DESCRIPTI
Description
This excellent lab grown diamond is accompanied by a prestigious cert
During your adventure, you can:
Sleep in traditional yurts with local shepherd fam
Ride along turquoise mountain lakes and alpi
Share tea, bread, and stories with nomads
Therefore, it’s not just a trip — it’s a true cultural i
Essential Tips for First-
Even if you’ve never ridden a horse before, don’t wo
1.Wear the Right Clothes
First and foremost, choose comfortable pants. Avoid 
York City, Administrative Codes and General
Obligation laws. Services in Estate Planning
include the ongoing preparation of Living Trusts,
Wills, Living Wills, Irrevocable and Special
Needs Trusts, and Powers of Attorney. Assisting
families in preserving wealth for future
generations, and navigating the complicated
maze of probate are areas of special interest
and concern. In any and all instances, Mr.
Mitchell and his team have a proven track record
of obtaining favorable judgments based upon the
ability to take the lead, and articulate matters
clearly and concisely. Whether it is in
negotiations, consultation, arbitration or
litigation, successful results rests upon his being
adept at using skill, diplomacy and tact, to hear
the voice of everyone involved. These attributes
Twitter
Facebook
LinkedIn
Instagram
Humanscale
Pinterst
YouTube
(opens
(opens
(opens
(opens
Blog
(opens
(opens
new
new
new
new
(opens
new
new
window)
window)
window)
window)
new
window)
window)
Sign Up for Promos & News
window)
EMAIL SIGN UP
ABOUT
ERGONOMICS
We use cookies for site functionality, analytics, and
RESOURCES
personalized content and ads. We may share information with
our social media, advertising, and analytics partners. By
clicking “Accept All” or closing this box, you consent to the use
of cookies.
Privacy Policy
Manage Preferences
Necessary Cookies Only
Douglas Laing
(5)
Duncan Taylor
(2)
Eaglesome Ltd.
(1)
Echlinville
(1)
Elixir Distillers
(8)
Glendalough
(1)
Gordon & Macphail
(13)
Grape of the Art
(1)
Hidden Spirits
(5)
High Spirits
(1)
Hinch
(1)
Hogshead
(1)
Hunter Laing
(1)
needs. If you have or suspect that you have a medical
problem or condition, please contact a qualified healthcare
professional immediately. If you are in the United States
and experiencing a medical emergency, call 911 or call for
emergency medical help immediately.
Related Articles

------

--- GOAL OF THE EXERCISE ---
Return a copy of each line in the entries that carries the string "Trusts".

--- ANSWER AREA ---
include the ongoing preparation of Living Trusts,
Needs Trusts, and Powers of Attorney. Assisting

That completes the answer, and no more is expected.